# [SOURCE PASSAGE]
Coralline algae also incorporate changes in their ambient environment into the geochemistry of their skeletons (Chave and Wheeler, 1965; Moberly, 1968; Williams et al., 2011; Chan et al., 2017). Seasonality seen in trace elements in algal skeletal calcite can help to better identify annual growth banding patterns. Field calibration experiments have confirmed that algal geochemistry provides a reliable indication of ocean temperatures (Halfar et al., 2008). Comparisons between algal proxies and measured surface ocean data have shown that algal Mg/Ca ratios are temperature-dependent (Kamenos et al., 2008; Nash and Adey, 2017; Hetzinger et al., 2018). The substitution of magnesium in calcite is endothermic, favored at higher temperatures, and builds the basis for magnesium paleothermometry in different marine organisms (e.g. Lea, 2003). The direct matching of highly-resolved Mg/Ca time series measured in skeletal calcite along transects parallel to the direction of algal growth, visible in high-resolution microscope photomosaic images, can provide a valuable tool to distinguish subseasonal cyclicity from seasonal cycles and is routinely used as a method to calibrate and refine age models (e.g. Hetzinger et al., 2019). Due to the well-developed regular annual growth banding and the potential of long-lived specimens, crustose coralline algae have been established as biogenic climate archives in recent years (Svendsen et al., 2014; Hetzinger et al., 2021; Siebert et al., 2021). A number of studies have examined various aspects of the chemical and physical structure of attached-living coralline algae in order to reconstruct past changes in large-scale climate variability (Halfar et al., 2007; Gamboa et al., 2010; Williams et al., 2014; Williams et al., 2018a; Williams et al., 2018b; Leclerc et al., 2022).

# [EXERCISE SET]
[1] In the coralline algae passage, under what temperature conditions is the substitution of magnesium in calcite favored?
[2] Write the next part of the passage on coralline algae as climate archives, starting after its last sentence.

# [EXTRACTED ENTRIES]
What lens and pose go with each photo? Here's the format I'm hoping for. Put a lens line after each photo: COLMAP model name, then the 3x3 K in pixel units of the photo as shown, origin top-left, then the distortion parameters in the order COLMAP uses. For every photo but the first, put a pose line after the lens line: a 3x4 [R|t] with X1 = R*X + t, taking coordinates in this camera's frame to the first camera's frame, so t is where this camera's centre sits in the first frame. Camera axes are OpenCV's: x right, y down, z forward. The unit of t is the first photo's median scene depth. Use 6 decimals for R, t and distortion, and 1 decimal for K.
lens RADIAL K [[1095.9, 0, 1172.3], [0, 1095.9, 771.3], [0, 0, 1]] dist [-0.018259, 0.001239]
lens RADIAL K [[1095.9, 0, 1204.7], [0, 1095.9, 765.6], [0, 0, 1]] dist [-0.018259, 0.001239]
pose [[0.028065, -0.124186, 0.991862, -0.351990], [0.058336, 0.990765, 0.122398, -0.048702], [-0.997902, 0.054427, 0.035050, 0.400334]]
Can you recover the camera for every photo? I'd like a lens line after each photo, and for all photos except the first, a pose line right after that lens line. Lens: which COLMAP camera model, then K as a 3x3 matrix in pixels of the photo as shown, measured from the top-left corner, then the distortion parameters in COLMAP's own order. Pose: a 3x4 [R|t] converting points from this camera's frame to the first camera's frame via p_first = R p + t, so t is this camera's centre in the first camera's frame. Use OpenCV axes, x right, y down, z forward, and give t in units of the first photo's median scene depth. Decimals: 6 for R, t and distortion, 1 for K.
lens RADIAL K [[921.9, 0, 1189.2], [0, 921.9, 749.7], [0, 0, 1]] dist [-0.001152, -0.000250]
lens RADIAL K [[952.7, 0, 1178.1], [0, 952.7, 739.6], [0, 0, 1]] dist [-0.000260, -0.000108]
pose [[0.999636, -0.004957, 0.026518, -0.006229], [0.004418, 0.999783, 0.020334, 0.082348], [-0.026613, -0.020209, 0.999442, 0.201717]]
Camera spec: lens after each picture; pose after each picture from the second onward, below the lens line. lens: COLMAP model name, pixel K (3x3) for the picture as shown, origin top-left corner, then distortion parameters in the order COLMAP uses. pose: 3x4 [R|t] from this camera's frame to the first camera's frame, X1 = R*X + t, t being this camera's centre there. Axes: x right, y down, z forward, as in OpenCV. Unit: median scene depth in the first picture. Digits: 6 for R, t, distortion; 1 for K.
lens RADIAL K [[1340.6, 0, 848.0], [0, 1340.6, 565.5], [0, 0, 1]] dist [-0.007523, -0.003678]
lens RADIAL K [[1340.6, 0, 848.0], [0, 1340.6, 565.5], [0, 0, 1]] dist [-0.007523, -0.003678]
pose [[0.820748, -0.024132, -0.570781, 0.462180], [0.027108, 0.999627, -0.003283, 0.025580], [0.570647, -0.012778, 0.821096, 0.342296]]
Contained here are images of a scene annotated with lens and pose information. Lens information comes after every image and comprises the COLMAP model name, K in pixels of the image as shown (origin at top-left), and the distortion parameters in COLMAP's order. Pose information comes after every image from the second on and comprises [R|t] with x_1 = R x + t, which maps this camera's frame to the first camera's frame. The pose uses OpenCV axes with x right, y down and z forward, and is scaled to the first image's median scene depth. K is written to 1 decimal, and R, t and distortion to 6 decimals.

# [YOUR RESPONSES]
[1] At higher temperatures, because the substitution is endothermic.

[2]
Even though coralline algae are distributed worldwide the majority of algal-based paleo-reconstructions are based on cold-water species from mid- to high-latitudes, such as Clathromorphum sp. and Lithothamnion glaciale. So far, the longest algal-based climate records have been developed from species that live attached to rocky substrate and form thick crusts with mound-like structures [e.g. Clathromorphum compactum, up to 650 years of continuous growth (Halfar et al., 2013)]. These records from high latitudes stem from colder waters using specimens with relatively slow growth rates (Hetzinger et al., 2019).
Tropical and subtropical coralline algal species have been less used as potential archives of climate and environmental variability [e.g. Lithothamnion spp. (Halfar et al., 2000; Sletten et al., 2017a); Lithophyllum spp. (Caragnano et al., 2014; Nash et al., 2016; Caragnano et al., 2017); Sporolithon durum (Darrenougue et al., 2014; Darrenougue et al., 2018)], mainly due to a lack of long-lived species. Not all coralline algal genera have the potential to be used as climate archives if their vertical growth is limited [e.g. Phymatolithon (Adey et al., 2018)]. In warmer tropical environments growth forms are more common to expand horizontally with only moderate thickening of the thallus, making the identification of annual growth patterns and the establishment of age chronologies difficult. Additionally, overgrowth by different algal species and by other organisms (e.g. bryozoans) is more commonly seen in tropical environments and crustal extension rates can be up to a magnitude higher than in subarctic coralline algae (e.g. Adey and Vassar, 1975). Crustose coralline algal species from warm-temperate settings have received even less attention as potential paleo-proxy archives for the reconstruction of past climate variability. Nevertheless, free-living growth forms in temperate settings have been used as paleo-sea level indicators (Aguirre et al., 2020) and for paleoecological studies (Basso, 1998; Martinuš et al., 2013).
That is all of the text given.